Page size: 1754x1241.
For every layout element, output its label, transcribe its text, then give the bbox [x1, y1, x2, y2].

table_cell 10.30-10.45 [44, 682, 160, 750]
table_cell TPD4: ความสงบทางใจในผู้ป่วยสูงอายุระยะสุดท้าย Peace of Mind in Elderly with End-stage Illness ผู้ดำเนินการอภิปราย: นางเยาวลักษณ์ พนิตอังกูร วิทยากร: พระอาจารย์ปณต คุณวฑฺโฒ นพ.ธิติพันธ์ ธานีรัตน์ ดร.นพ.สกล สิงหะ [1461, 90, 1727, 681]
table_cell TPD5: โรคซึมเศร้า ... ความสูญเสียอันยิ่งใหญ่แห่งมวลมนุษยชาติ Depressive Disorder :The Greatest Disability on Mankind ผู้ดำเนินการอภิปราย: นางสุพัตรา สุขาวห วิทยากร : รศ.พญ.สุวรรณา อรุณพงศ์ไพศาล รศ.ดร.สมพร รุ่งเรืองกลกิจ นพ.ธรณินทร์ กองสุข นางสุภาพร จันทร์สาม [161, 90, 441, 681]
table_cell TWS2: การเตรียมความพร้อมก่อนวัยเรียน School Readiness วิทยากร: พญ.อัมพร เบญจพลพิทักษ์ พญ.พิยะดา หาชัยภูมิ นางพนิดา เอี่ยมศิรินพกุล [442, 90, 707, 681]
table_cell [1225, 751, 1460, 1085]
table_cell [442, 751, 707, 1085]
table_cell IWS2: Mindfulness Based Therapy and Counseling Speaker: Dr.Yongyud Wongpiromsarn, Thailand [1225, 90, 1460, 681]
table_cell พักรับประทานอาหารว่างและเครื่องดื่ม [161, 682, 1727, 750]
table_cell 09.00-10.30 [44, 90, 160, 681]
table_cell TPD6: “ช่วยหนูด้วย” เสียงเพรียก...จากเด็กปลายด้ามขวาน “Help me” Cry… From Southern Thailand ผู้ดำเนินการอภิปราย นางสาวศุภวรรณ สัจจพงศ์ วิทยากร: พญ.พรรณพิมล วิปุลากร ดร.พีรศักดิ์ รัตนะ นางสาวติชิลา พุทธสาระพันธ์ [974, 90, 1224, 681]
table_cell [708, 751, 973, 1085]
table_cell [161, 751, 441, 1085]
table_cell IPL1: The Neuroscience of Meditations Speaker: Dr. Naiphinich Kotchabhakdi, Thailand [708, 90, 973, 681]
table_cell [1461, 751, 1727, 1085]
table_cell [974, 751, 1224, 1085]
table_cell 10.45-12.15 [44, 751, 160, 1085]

...

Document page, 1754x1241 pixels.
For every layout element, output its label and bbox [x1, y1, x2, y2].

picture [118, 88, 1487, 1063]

--

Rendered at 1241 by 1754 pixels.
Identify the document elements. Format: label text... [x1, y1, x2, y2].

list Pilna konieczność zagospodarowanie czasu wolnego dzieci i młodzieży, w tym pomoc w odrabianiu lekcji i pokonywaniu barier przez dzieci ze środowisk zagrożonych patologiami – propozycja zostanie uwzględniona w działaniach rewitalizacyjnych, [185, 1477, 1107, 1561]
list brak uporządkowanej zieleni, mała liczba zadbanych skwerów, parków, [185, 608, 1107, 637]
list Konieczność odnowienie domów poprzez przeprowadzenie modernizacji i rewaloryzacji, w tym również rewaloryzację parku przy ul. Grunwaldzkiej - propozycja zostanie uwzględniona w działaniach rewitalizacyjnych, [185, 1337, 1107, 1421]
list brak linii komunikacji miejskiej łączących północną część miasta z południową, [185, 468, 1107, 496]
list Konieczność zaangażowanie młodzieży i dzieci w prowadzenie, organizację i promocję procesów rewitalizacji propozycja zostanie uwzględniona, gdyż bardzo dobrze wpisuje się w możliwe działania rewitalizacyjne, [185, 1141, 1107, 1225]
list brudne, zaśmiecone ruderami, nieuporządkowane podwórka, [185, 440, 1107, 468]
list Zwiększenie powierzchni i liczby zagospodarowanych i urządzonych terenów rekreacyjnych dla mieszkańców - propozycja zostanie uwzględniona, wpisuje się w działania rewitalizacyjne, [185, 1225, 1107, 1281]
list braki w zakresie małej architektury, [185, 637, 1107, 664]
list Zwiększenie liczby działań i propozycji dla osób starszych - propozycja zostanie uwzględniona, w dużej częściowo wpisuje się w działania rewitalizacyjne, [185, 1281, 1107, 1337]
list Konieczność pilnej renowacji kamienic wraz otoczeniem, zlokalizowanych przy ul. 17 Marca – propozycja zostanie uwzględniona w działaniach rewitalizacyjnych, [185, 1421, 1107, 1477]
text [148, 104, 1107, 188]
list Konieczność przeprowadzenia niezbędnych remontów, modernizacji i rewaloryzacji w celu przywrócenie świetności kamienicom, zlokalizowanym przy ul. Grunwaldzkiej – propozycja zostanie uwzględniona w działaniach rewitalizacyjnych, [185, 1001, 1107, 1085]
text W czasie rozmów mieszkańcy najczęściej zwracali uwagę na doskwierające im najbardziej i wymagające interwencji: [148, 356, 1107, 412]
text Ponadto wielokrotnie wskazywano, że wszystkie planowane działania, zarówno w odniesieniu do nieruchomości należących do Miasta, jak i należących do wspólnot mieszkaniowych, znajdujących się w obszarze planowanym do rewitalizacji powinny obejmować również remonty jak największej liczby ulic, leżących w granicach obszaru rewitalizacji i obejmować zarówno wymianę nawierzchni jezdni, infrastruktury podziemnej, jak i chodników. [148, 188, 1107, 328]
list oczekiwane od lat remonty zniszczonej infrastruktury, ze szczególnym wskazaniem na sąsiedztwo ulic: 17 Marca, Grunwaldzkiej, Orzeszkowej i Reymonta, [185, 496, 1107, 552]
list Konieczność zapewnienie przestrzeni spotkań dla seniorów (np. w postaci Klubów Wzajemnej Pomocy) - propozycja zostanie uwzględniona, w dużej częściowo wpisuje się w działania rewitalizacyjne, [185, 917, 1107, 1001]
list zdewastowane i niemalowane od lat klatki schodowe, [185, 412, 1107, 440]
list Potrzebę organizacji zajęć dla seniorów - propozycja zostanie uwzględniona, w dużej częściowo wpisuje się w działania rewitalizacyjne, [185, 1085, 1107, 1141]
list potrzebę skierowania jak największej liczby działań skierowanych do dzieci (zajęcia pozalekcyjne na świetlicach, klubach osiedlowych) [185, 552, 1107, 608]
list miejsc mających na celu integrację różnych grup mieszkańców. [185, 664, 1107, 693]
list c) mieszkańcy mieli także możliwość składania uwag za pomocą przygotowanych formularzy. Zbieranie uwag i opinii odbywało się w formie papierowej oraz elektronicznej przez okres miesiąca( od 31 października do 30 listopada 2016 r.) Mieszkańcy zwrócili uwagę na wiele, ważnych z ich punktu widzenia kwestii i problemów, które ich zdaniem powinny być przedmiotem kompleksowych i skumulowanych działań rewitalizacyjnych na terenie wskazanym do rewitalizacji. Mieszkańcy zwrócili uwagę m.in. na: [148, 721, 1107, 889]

Activity » Retrieve every line above holding the word "pixels".

Solution to the exercise »
Document page, 1754x1241 pixels.
Rendered at 1241 by 1754 pixels.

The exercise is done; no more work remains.